Active galaxies and active galactic nuclei are particularly intriguing to physicists because they emit more energy than would be expected. Researchers would like to study the fluid-like mechanics of these cosmic conundrums, but their efforts are stymied by the immense distance. Millions or billions of light-years separate scientists on Earth from the plasma jets, and viewing individual electromagnetic particles through a telescope is impossible.

“Understanding these plasma jets can help explain what is happening to the matter in these objects — how it is accelerated to such high energies and other fundamental physics out of our reach,” said Michael Bussmann, HZDR–Dresden Computational Radiation Physics group leader.

Since direct observation is not possible, a team from Germany’s HZDR–Dresden aimed to reproduce the process computationally.

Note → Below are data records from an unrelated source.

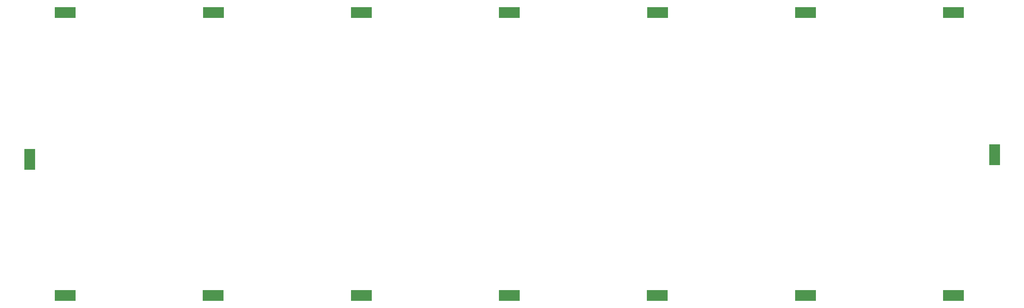
<source format=gbp>
%TF.GenerationSoftware,KiCad,Pcbnew,7.0.8*%
%TF.CreationDate,2023-11-11T14:32:32+05:30*%
%TF.ProjectId,DevBoard,44657642-6f61-4726-942e-6b696361645f,rev?*%
%TF.SameCoordinates,Original*%
%TF.FileFunction,Paste,Bot*%
%TF.FilePolarity,Positive*%
%FSLAX46Y46*%
G04 Gerber Fmt 4.6, Leading zero omitted, Abs format (unit mm)*
G04 Created by KiCad (PCBNEW 7.0.8) date 2023-11-11 14:32:32*
%MOMM*%
%LPD*%
G01*
G04 APERTURE LIST*
%ADD10R,5.000000X2.500000*%
%ADD11R,2.500000X5.000000*%
G04 APERTURE END LIST*
D10*
%TO.C,P2*%
X137920800Y-111201200D03*
%TD*%
%TO.C,PG4*%
X207895400Y-178054000D03*
%TD*%
%TO.C,P7*%
X312920800Y-111201200D03*
%TD*%
%TO.C,PG3*%
X172895400Y-178054000D03*
%TD*%
%TO.C,P1*%
X102920800Y-111201200D03*
%TD*%
%TO.C,P4*%
X207920800Y-111201200D03*
%TD*%
D11*
%TO.C,PD1*%
X94513400Y-145923000D03*
%TD*%
D10*
%TO.C,PG5*%
X242895400Y-178054000D03*
%TD*%
%TO.C,P3*%
X172920800Y-111201200D03*
%TD*%
%TO.C,PG7*%
X312895400Y-178054000D03*
%TD*%
%TO.C,P6*%
X277920800Y-111201200D03*
%TD*%
%TO.C,P5*%
X242920800Y-111201200D03*
%TD*%
%TO.C,PG2*%
X137895400Y-178054000D03*
%TD*%
%TO.C,PG6*%
X277895400Y-178054000D03*
%TD*%
D11*
%TO.C,PD2*%
X322580000Y-144805400D03*
%TD*%
D10*
%TO.C,PG1*%
X102895400Y-178054000D03*
%TD*%
M02*

</source>
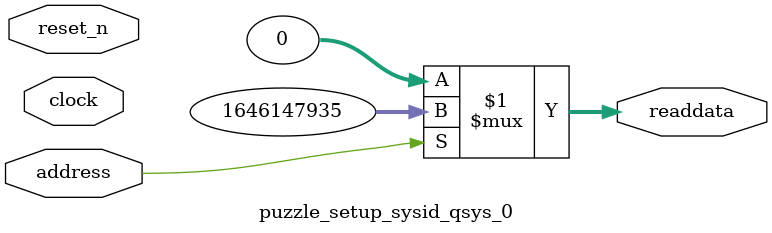
<source format=v>



// synthesis translate_off
`timescale 1ns / 1ps
// synthesis translate_on

// turn off superfluous verilog processor warnings 
// altera message_level Level1 
// altera message_off 10034 10035 10036 10037 10230 10240 10030 

module puzzle_setup_sysid_qsys_0 (
               // inputs:
                address,
                clock,
                reset_n,

               // outputs:
                readdata
             )
;

  output  [ 31: 0] readdata;
  input            address;
  input            clock;
  input            reset_n;

  wire    [ 31: 0] readdata;
  //control_slave, which is an e_avalon_slave
  assign readdata = address ? 1646147935 : 0;

endmodule



</source>
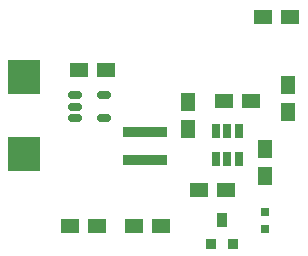
<source format=gbr>
%TF.GenerationSoftware,Altium Limited,Altium Designer,24.0.1 (36)*%
G04 Layer_Color=8421504*
%FSLAX45Y45*%
%MOMM*%
%TF.SameCoordinates,EA0AF7FB-948C-45CD-8237-9CE77542C851*%
%TF.FilePolarity,Positive*%
%TF.FileFunction,Paste,Top*%
%TF.Part,Single*%
G01*
G75*
%TA.AperFunction,SMDPad,CuDef*%
%ADD12R,0.91440X0.91440*%
%ADD13R,0.91440X1.27000*%
%ADD14R,3.70000X0.97000*%
G04:AMPARAMS|DCode=17|XSize=1.22mm|YSize=0.6mm|CornerRadius=0.15mm|HoleSize=0mm|Usage=FLASHONLY|Rotation=0.000|XOffset=0mm|YOffset=0mm|HoleType=Round|Shape=RoundedRectangle|*
%AMROUNDEDRECTD17*
21,1,1.22000,0.30000,0,0,0.0*
21,1,0.92000,0.60000,0,0,0.0*
1,1,0.30000,0.46000,-0.15000*
1,1,0.30000,-0.46000,-0.15000*
1,1,0.30000,-0.46000,0.15000*
1,1,0.30000,0.46000,0.15000*
%
%ADD17ROUNDEDRECTD17*%
%ADD18R,2.80000X3.00000*%
G04:AMPARAMS|DCode=58|XSize=1.484mm|YSize=1.23mm|CornerRadius=0.07525mm|HoleSize=0mm|Usage=FLASHONLY|Rotation=0.000|XOffset=0mm|YOffset=0mm|HoleType=Round|Shape=RoundedRectangle|*
%AMROUNDEDRECTD58*
21,1,1.48400,1.07950,0,0,0.0*
21,1,1.33350,1.23000,0,0,0.0*
1,1,0.15050,0.66675,-0.53975*
1,1,0.15050,-0.66675,-0.53975*
1,1,0.15050,-0.66675,0.53975*
1,1,0.15050,0.66675,0.53975*
%
%ADD58ROUNDEDRECTD58*%
G04:AMPARAMS|DCode=59|XSize=0.722mm|YSize=0.722mm|CornerRadius=0.0181mm|HoleSize=0mm|Usage=FLASHONLY|Rotation=90.000|XOffset=0mm|YOffset=0mm|HoleType=Round|Shape=RoundedRectangle|*
%AMROUNDEDRECTD59*
21,1,0.72200,0.68580,0,0,90.0*
21,1,0.68580,0.72200,0,0,90.0*
1,1,0.03620,0.34290,0.34290*
1,1,0.03620,0.34290,-0.34290*
1,1,0.03620,-0.34290,-0.34290*
1,1,0.03620,-0.34290,0.34290*
%
%ADD59ROUNDEDRECTD59*%
G04:AMPARAMS|DCode=60|XSize=0.66mm|YSize=1.26mm|CornerRadius=0.0325mm|HoleSize=0mm|Usage=FLASHONLY|Rotation=180.000|XOffset=0mm|YOffset=0mm|HoleType=Round|Shape=RoundedRectangle|*
%AMROUNDEDRECTD60*
21,1,0.66000,1.19500,0,0,180.0*
21,1,0.59500,1.26000,0,0,180.0*
1,1,0.06500,-0.29750,0.59750*
1,1,0.06500,0.29750,0.59750*
1,1,0.06500,0.29750,-0.59750*
1,1,0.06500,-0.29750,-0.59750*
%
%ADD60ROUNDEDRECTD60*%
G04:AMPARAMS|DCode=61|XSize=1.484mm|YSize=1.23mm|CornerRadius=0.07525mm|HoleSize=0mm|Usage=FLASHONLY|Rotation=90.000|XOffset=0mm|YOffset=0mm|HoleType=Round|Shape=RoundedRectangle|*
%AMROUNDEDRECTD61*
21,1,1.48400,1.07950,0,0,90.0*
21,1,1.33350,1.23000,0,0,90.0*
1,1,0.15050,0.53975,0.66675*
1,1,0.15050,0.53975,-0.66675*
1,1,0.15050,-0.53975,-0.66675*
1,1,0.15050,-0.53975,0.66675*
%
%ADD61ROUNDEDRECTD61*%
D12*
X3302000Y406400D02*
D03*
X3492500D02*
D03*
D13*
X3398520Y609600D02*
D03*
D14*
X2743660Y1361001D02*
D03*
Y1125001D02*
D03*
D17*
X2399925Y1668201D02*
D03*
Y1478200D02*
D03*
X2150926D02*
D03*
Y1573201D02*
D03*
Y1668201D02*
D03*
D18*
X1720000Y1175000D02*
D03*
Y1825000D02*
D03*
D58*
X2336800Y558800D02*
D03*
X2108200D02*
D03*
X3429000Y863600D02*
D03*
X3200400D02*
D03*
X2882900Y558800D02*
D03*
X2654300D02*
D03*
X2184400Y1879600D02*
D03*
X2413000D02*
D03*
X3748625Y2335201D02*
D03*
X3977225D02*
D03*
X3418425Y1624001D02*
D03*
X3647025D02*
D03*
D59*
X3759200Y679450D02*
D03*
Y539750D02*
D03*
D60*
X3348825Y1370001D02*
D03*
X3538825D02*
D03*
Y1130001D02*
D03*
X3443825D02*
D03*
X3348825D02*
D03*
X3443825Y1370001D02*
D03*
D61*
X3113625Y1611301D02*
D03*
Y1382701D02*
D03*
X3763791Y989001D02*
D03*
Y1217601D02*
D03*
X3956931Y1527506D02*
D03*
Y1756106D02*
D03*
%TF.MD5,f7b6c8b83ba7621198608217850bba5b*%
M02*

</source>
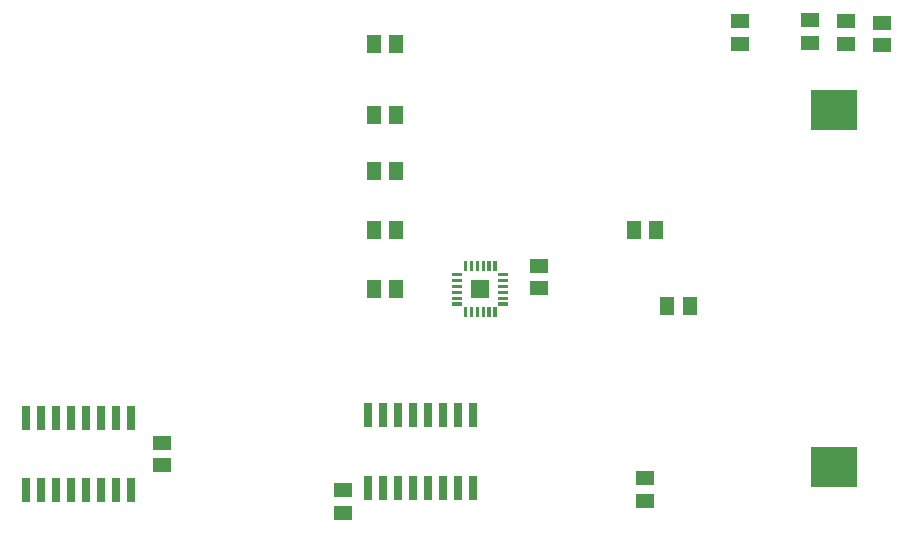
<source format=gbp>
G04 EAGLE Gerber RS-274X export*
G75*
%MOMM*%
%FSLAX34Y34*%
%LPD*%
%INBottom Paste*%
%IPPOS*%
%AMOC8*
5,1,8,0,0,1.08239X$1,22.5*%
G01*
%ADD10R,1.640000X1.640000*%
%ADD11C,0.065000*%
%ADD12R,1.300000X1.500000*%
%ADD13R,0.660400X2.032000*%
%ADD14R,1.500000X1.300000*%
%ADD15R,4.000000X3.500000*%
D10*
X420000Y270000D03*
D11*
X433475Y254225D02*
X433475Y246775D01*
X431525Y246775D01*
X431525Y254225D01*
X433475Y254225D01*
X433475Y247392D02*
X431525Y247392D01*
X431525Y248009D02*
X433475Y248009D01*
X433475Y248626D02*
X431525Y248626D01*
X431525Y249243D02*
X433475Y249243D01*
X433475Y249860D02*
X431525Y249860D01*
X431525Y250477D02*
X433475Y250477D01*
X433475Y251094D02*
X431525Y251094D01*
X431525Y251711D02*
X433475Y251711D01*
X433475Y252328D02*
X431525Y252328D01*
X431525Y252945D02*
X433475Y252945D01*
X433475Y253562D02*
X431525Y253562D01*
X431525Y254179D02*
X433475Y254179D01*
X428475Y254225D02*
X428475Y246775D01*
X426525Y246775D01*
X426525Y254225D01*
X428475Y254225D01*
X428475Y247392D02*
X426525Y247392D01*
X426525Y248009D02*
X428475Y248009D01*
X428475Y248626D02*
X426525Y248626D01*
X426525Y249243D02*
X428475Y249243D01*
X428475Y249860D02*
X426525Y249860D01*
X426525Y250477D02*
X428475Y250477D01*
X428475Y251094D02*
X426525Y251094D01*
X426525Y251711D02*
X428475Y251711D01*
X428475Y252328D02*
X426525Y252328D01*
X426525Y252945D02*
X428475Y252945D01*
X428475Y253562D02*
X426525Y253562D01*
X426525Y254179D02*
X428475Y254179D01*
X423475Y254225D02*
X423475Y246775D01*
X421525Y246775D01*
X421525Y254225D01*
X423475Y254225D01*
X423475Y247392D02*
X421525Y247392D01*
X421525Y248009D02*
X423475Y248009D01*
X423475Y248626D02*
X421525Y248626D01*
X421525Y249243D02*
X423475Y249243D01*
X423475Y249860D02*
X421525Y249860D01*
X421525Y250477D02*
X423475Y250477D01*
X423475Y251094D02*
X421525Y251094D01*
X421525Y251711D02*
X423475Y251711D01*
X423475Y252328D02*
X421525Y252328D01*
X421525Y252945D02*
X423475Y252945D01*
X423475Y253562D02*
X421525Y253562D01*
X421525Y254179D02*
X423475Y254179D01*
X418475Y254225D02*
X418475Y246775D01*
X416525Y246775D01*
X416525Y254225D01*
X418475Y254225D01*
X418475Y247392D02*
X416525Y247392D01*
X416525Y248009D02*
X418475Y248009D01*
X418475Y248626D02*
X416525Y248626D01*
X416525Y249243D02*
X418475Y249243D01*
X418475Y249860D02*
X416525Y249860D01*
X416525Y250477D02*
X418475Y250477D01*
X418475Y251094D02*
X416525Y251094D01*
X416525Y251711D02*
X418475Y251711D01*
X418475Y252328D02*
X416525Y252328D01*
X416525Y252945D02*
X418475Y252945D01*
X418475Y253562D02*
X416525Y253562D01*
X416525Y254179D02*
X418475Y254179D01*
X413475Y254225D02*
X413475Y246775D01*
X411525Y246775D01*
X411525Y254225D01*
X413475Y254225D01*
X413475Y247392D02*
X411525Y247392D01*
X411525Y248009D02*
X413475Y248009D01*
X413475Y248626D02*
X411525Y248626D01*
X411525Y249243D02*
X413475Y249243D01*
X413475Y249860D02*
X411525Y249860D01*
X411525Y250477D02*
X413475Y250477D01*
X413475Y251094D02*
X411525Y251094D01*
X411525Y251711D02*
X413475Y251711D01*
X413475Y252328D02*
X411525Y252328D01*
X411525Y252945D02*
X413475Y252945D01*
X413475Y253562D02*
X411525Y253562D01*
X411525Y254179D02*
X413475Y254179D01*
X408475Y254225D02*
X408475Y246775D01*
X406525Y246775D01*
X406525Y254225D01*
X408475Y254225D01*
X408475Y247392D02*
X406525Y247392D01*
X406525Y248009D02*
X408475Y248009D01*
X408475Y248626D02*
X406525Y248626D01*
X406525Y249243D02*
X408475Y249243D01*
X408475Y249860D02*
X406525Y249860D01*
X406525Y250477D02*
X408475Y250477D01*
X408475Y251094D02*
X406525Y251094D01*
X406525Y251711D02*
X408475Y251711D01*
X408475Y252328D02*
X406525Y252328D01*
X406525Y252945D02*
X408475Y252945D01*
X408475Y253562D02*
X406525Y253562D01*
X406525Y254179D02*
X408475Y254179D01*
X408475Y285775D02*
X408475Y293225D01*
X408475Y285775D02*
X406525Y285775D01*
X406525Y293225D01*
X408475Y293225D01*
X408475Y286392D02*
X406525Y286392D01*
X406525Y287009D02*
X408475Y287009D01*
X408475Y287626D02*
X406525Y287626D01*
X406525Y288243D02*
X408475Y288243D01*
X408475Y288860D02*
X406525Y288860D01*
X406525Y289477D02*
X408475Y289477D01*
X408475Y290094D02*
X406525Y290094D01*
X406525Y290711D02*
X408475Y290711D01*
X408475Y291328D02*
X406525Y291328D01*
X406525Y291945D02*
X408475Y291945D01*
X408475Y292562D02*
X406525Y292562D01*
X406525Y293179D02*
X408475Y293179D01*
X413475Y293225D02*
X413475Y285775D01*
X411525Y285775D01*
X411525Y293225D01*
X413475Y293225D01*
X413475Y286392D02*
X411525Y286392D01*
X411525Y287009D02*
X413475Y287009D01*
X413475Y287626D02*
X411525Y287626D01*
X411525Y288243D02*
X413475Y288243D01*
X413475Y288860D02*
X411525Y288860D01*
X411525Y289477D02*
X413475Y289477D01*
X413475Y290094D02*
X411525Y290094D01*
X411525Y290711D02*
X413475Y290711D01*
X413475Y291328D02*
X411525Y291328D01*
X411525Y291945D02*
X413475Y291945D01*
X413475Y292562D02*
X411525Y292562D01*
X411525Y293179D02*
X413475Y293179D01*
X418475Y293225D02*
X418475Y285775D01*
X416525Y285775D01*
X416525Y293225D01*
X418475Y293225D01*
X418475Y286392D02*
X416525Y286392D01*
X416525Y287009D02*
X418475Y287009D01*
X418475Y287626D02*
X416525Y287626D01*
X416525Y288243D02*
X418475Y288243D01*
X418475Y288860D02*
X416525Y288860D01*
X416525Y289477D02*
X418475Y289477D01*
X418475Y290094D02*
X416525Y290094D01*
X416525Y290711D02*
X418475Y290711D01*
X418475Y291328D02*
X416525Y291328D01*
X416525Y291945D02*
X418475Y291945D01*
X418475Y292562D02*
X416525Y292562D01*
X416525Y293179D02*
X418475Y293179D01*
X423475Y293225D02*
X423475Y285775D01*
X421525Y285775D01*
X421525Y293225D01*
X423475Y293225D01*
X423475Y286392D02*
X421525Y286392D01*
X421525Y287009D02*
X423475Y287009D01*
X423475Y287626D02*
X421525Y287626D01*
X421525Y288243D02*
X423475Y288243D01*
X423475Y288860D02*
X421525Y288860D01*
X421525Y289477D02*
X423475Y289477D01*
X423475Y290094D02*
X421525Y290094D01*
X421525Y290711D02*
X423475Y290711D01*
X423475Y291328D02*
X421525Y291328D01*
X421525Y291945D02*
X423475Y291945D01*
X423475Y292562D02*
X421525Y292562D01*
X421525Y293179D02*
X423475Y293179D01*
X428475Y293225D02*
X428475Y285775D01*
X426525Y285775D01*
X426525Y293225D01*
X428475Y293225D01*
X428475Y286392D02*
X426525Y286392D01*
X426525Y287009D02*
X428475Y287009D01*
X428475Y287626D02*
X426525Y287626D01*
X426525Y288243D02*
X428475Y288243D01*
X428475Y288860D02*
X426525Y288860D01*
X426525Y289477D02*
X428475Y289477D01*
X428475Y290094D02*
X426525Y290094D01*
X426525Y290711D02*
X428475Y290711D01*
X428475Y291328D02*
X426525Y291328D01*
X426525Y291945D02*
X428475Y291945D01*
X428475Y292562D02*
X426525Y292562D01*
X426525Y293179D02*
X428475Y293179D01*
X433475Y293225D02*
X433475Y285775D01*
X431525Y285775D01*
X431525Y293225D01*
X433475Y293225D01*
X433475Y286392D02*
X431525Y286392D01*
X431525Y287009D02*
X433475Y287009D01*
X433475Y287626D02*
X431525Y287626D01*
X431525Y288243D02*
X433475Y288243D01*
X433475Y288860D02*
X431525Y288860D01*
X431525Y289477D02*
X433475Y289477D01*
X433475Y290094D02*
X431525Y290094D01*
X431525Y290711D02*
X433475Y290711D01*
X433475Y291328D02*
X431525Y291328D01*
X431525Y291945D02*
X433475Y291945D01*
X433475Y292562D02*
X431525Y292562D01*
X431525Y293179D02*
X433475Y293179D01*
X435775Y283475D02*
X443225Y283475D01*
X443225Y281525D01*
X435775Y281525D01*
X435775Y283475D01*
X435775Y282142D02*
X443225Y282142D01*
X443225Y282759D02*
X435775Y282759D01*
X435775Y283376D02*
X443225Y283376D01*
X443225Y278475D02*
X435775Y278475D01*
X443225Y278475D02*
X443225Y276525D01*
X435775Y276525D01*
X435775Y278475D01*
X435775Y277142D02*
X443225Y277142D01*
X443225Y277759D02*
X435775Y277759D01*
X435775Y278376D02*
X443225Y278376D01*
X443225Y273475D02*
X435775Y273475D01*
X443225Y273475D02*
X443225Y271525D01*
X435775Y271525D01*
X435775Y273475D01*
X435775Y272142D02*
X443225Y272142D01*
X443225Y272759D02*
X435775Y272759D01*
X435775Y273376D02*
X443225Y273376D01*
X443225Y268475D02*
X435775Y268475D01*
X443225Y268475D02*
X443225Y266525D01*
X435775Y266525D01*
X435775Y268475D01*
X435775Y267142D02*
X443225Y267142D01*
X443225Y267759D02*
X435775Y267759D01*
X435775Y268376D02*
X443225Y268376D01*
X443225Y263475D02*
X435775Y263475D01*
X443225Y263475D02*
X443225Y261525D01*
X435775Y261525D01*
X435775Y263475D01*
X435775Y262142D02*
X443225Y262142D01*
X443225Y262759D02*
X435775Y262759D01*
X435775Y263376D02*
X443225Y263376D01*
X443225Y258475D02*
X435775Y258475D01*
X443225Y258475D02*
X443225Y256525D01*
X435775Y256525D01*
X435775Y258475D01*
X435775Y257142D02*
X443225Y257142D01*
X443225Y257759D02*
X435775Y257759D01*
X435775Y258376D02*
X443225Y258376D01*
X404225Y258475D02*
X396775Y258475D01*
X404225Y258475D02*
X404225Y256525D01*
X396775Y256525D01*
X396775Y258475D01*
X396775Y257142D02*
X404225Y257142D01*
X404225Y257759D02*
X396775Y257759D01*
X396775Y258376D02*
X404225Y258376D01*
X404225Y263475D02*
X396775Y263475D01*
X404225Y263475D02*
X404225Y261525D01*
X396775Y261525D01*
X396775Y263475D01*
X396775Y262142D02*
X404225Y262142D01*
X404225Y262759D02*
X396775Y262759D01*
X396775Y263376D02*
X404225Y263376D01*
X404225Y268475D02*
X396775Y268475D01*
X404225Y268475D02*
X404225Y266525D01*
X396775Y266525D01*
X396775Y268475D01*
X396775Y267142D02*
X404225Y267142D01*
X404225Y267759D02*
X396775Y267759D01*
X396775Y268376D02*
X404225Y268376D01*
X404225Y273475D02*
X396775Y273475D01*
X404225Y273475D02*
X404225Y271525D01*
X396775Y271525D01*
X396775Y273475D01*
X396775Y272142D02*
X404225Y272142D01*
X404225Y272759D02*
X396775Y272759D01*
X396775Y273376D02*
X404225Y273376D01*
X404225Y278475D02*
X396775Y278475D01*
X404225Y278475D02*
X404225Y276525D01*
X396775Y276525D01*
X396775Y278475D01*
X396775Y277142D02*
X404225Y277142D01*
X404225Y277759D02*
X396775Y277759D01*
X396775Y278376D02*
X404225Y278376D01*
X404225Y283475D02*
X396775Y283475D01*
X404225Y283475D02*
X404225Y281525D01*
X396775Y281525D01*
X396775Y283475D01*
X396775Y282142D02*
X404225Y282142D01*
X404225Y282759D02*
X396775Y282759D01*
X396775Y283376D02*
X404225Y283376D01*
D12*
X349500Y477500D03*
X330500Y477500D03*
X349500Y417500D03*
X330500Y417500D03*
X349500Y370000D03*
X330500Y370000D03*
X349500Y320000D03*
X330500Y320000D03*
X349500Y270000D03*
X330500Y270000D03*
D13*
X325550Y162750D03*
X325550Y101282D03*
X338250Y162750D03*
X350950Y162750D03*
X338250Y101282D03*
X350950Y101282D03*
X363650Y162750D03*
X363650Y101282D03*
X376350Y162750D03*
X376350Y101282D03*
X389050Y162750D03*
X401750Y162750D03*
X389050Y101282D03*
X401750Y101282D03*
X414450Y162750D03*
X414450Y101282D03*
X35550Y160734D03*
X35550Y99266D03*
X48250Y160734D03*
X60950Y160734D03*
X48250Y99266D03*
X60950Y99266D03*
X73650Y160734D03*
X73650Y99266D03*
X86350Y160734D03*
X86350Y99266D03*
X99050Y160734D03*
X111750Y160734D03*
X99050Y99266D03*
X111750Y99266D03*
X124450Y160734D03*
X124450Y99266D03*
D12*
X569500Y320000D03*
X550500Y320000D03*
X578852Y255683D03*
X597852Y255683D03*
D14*
X560000Y90500D03*
X560000Y109500D03*
X640000Y477500D03*
X640000Y496500D03*
D15*
X720000Y421000D03*
X720000Y119000D03*
D14*
X730000Y477500D03*
X730000Y496500D03*
X700000Y478500D03*
X700000Y497500D03*
X760297Y476146D03*
X760297Y495146D03*
X150640Y120431D03*
X150640Y139431D03*
X304000Y99500D03*
X304000Y80500D03*
X470000Y270500D03*
X470000Y289500D03*
M02*

</source>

They hoped that a better understanding of plasma jet dynamics would reveal information about the source of the emissions, the active galactic nuclei themselves. The scientists used the number-one ranking US supercomputer, Titan, located at Oak Ridge National Laboratory, to simulate billions of particles in two passing jet streams.

The work earned the team a finalist nomination for the Association of Computing Machinery’s 2013 Gordon Bell Prize. The prize, which recognizes outstanding achievements in HPC, is presented by the Association for Computing Machinery each year in conjunction with the SC Conference series. This year’s winner will be announced at SC13, held November 17–22 in Denver, Colorado.

According to an article on the OLCF website, the research relied on a property of plasma turbulence known as Kelvin-Helmholtz instability (KHI), which occurs where passing plasma streams collide. The process of discovery unfolds by comparison. When two streams pass, KHI reveals information about their comparative density, velocity, direction and so forth. In this way, the scientists were able to discern patterns of particle behavior taking place inside these distant objects.

The plasma jet’s radiative signatures provided additional clues as to the plasma dynamics. While the jet’s particles cannot be viewed from Earth, the radiation can be observed through telescopes.

Ultimately, the scientists wished to know if it was possible to correlate the radiative signature with individual particles. As Bussmann asks: “Is there a chance to really see what’s happening inside the plasma just by looking at the radiation? We are very limited in our tools to connect plasma dynamics to what we observe, and this is where simulation comes in.”

The KHI simulations revealed structures in the turbulence, like mushrooms or whirlpools. Without the degree of resolution enabled by Titan, such patterns would never have come to light. The simulation on Titan was 46 times larger with a spatial resolution 4.2 times higher than any other kinetic KHI simulations previously performed.

The bulk of the processing power was attributed to Titan’s GPU accelerators. Both the plasma dynamics and emitted radiation computation was done on the GPUs.

With the data generated by Titan, researchers now have a map of radiative signatures that they can begin applying to actual plasma jets.

“We know every spectrum and every direction of the radiation from the Titan simulations, and we can use this information to map the radiative signatures to different objects,” Bussmann said. “By extension, we can use it as an input to predict the dynamics for different plasma jets we observe from Earth.”